Quand la reverra-t-on à l’écran ?
Girasoles de Catrinel Marlon doit sortir, se déroulant dans un hôpital psychiatrique : Je suis un schizophrène qui tombe amoureux d’une fille. Pour retrouver la silhouette du personnage, recommandée par mon dresseur, je me suis inspirée d’un animal.

Qui?
Une tarentule (sourit). Car il y a une référence aux recherches de l’anthropologue Ernesto De Martino sur les « tarentolates »: des femmes diagnostiquées comme folles « par une morsure d’araignée », en réalité en très bonne santé.

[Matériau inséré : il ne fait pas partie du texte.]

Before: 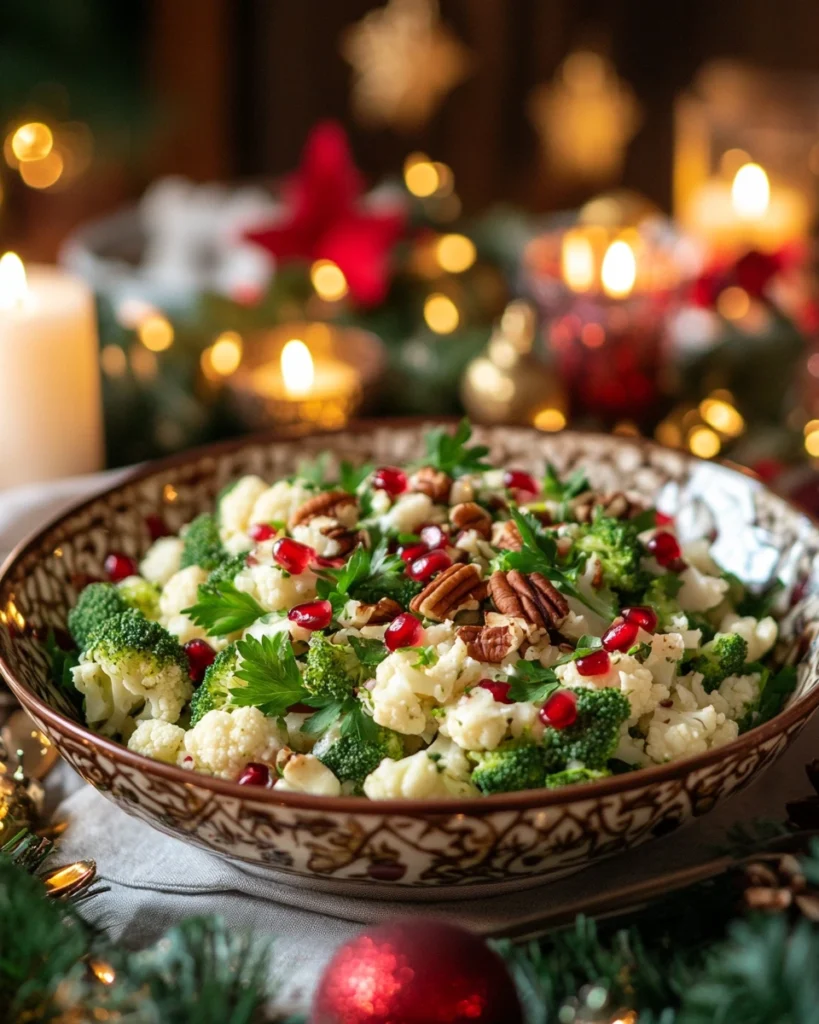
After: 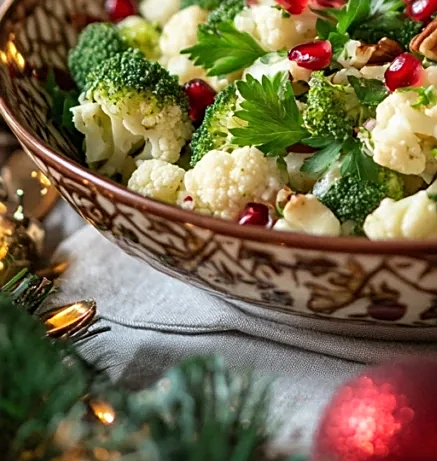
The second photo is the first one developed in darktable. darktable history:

Marlon est une actrice débutante derrière la caméra. Avez-vous déjà pensé à réaliser ?
C’est un peu tôt, mais ça ne me dérangerait pas : je ne me contente plus de suivre les consignes, j’adore construire les scènes avec le réalisateur.

Vos modèles ?
Vanessa Scalera et Pierfrancesco Favino, pour leur étude folle du corps, de la diction. Comment fais-tu ? dis-je. Enseigne moi! A l’étranger, je citerais Anya Taylor-Joy. Ces noms sont un gage de qualité.

Fatalisme napolitain

Depuis que tu as commencé, as-tu dit plus oui ou plus non ?
Pas plus! (rires) Je suis sélectif, je privilégie différents rôles qui me font grandir, m’améliorer et m’offrir de nouvelles expériences. Je dois être poussé, mis au défi. Mais il y a aussi les « non » que je reçois, hein.

Et comment réagissez-vous à une audience ratée ?
Ça dépend… Dans certains cas, je terminais par un soupir de soulagement : « Ouf, Dieu merci, je ne me suis pas fait prendre ! (des rires). Si vous remarquez : « La langue n’est pas parfaite », ce n’est pas grave : je sais ce que je dois améliorer. S’ils concluent (et ça arrive souvent) : « Très bien, malheureusement trop jeune »… Bon, je n’y peux rien, il n’y a pas de sérum de croissance à injecter ! Patience, il y aura d’autres opportunités. C’est ainsi que je le vois : tout arrive pour une raison. Ou plutôt : tout ce qui arrive peut être une occasion.

Fatalisme napolitain ?
Peut-être que oui… Le napolitisme se manifeste certainement dans la superstition. Quand je fais une audition, par exemple, personne ne doit rien savoir.

Message reçu : Questions interdites sur les projets.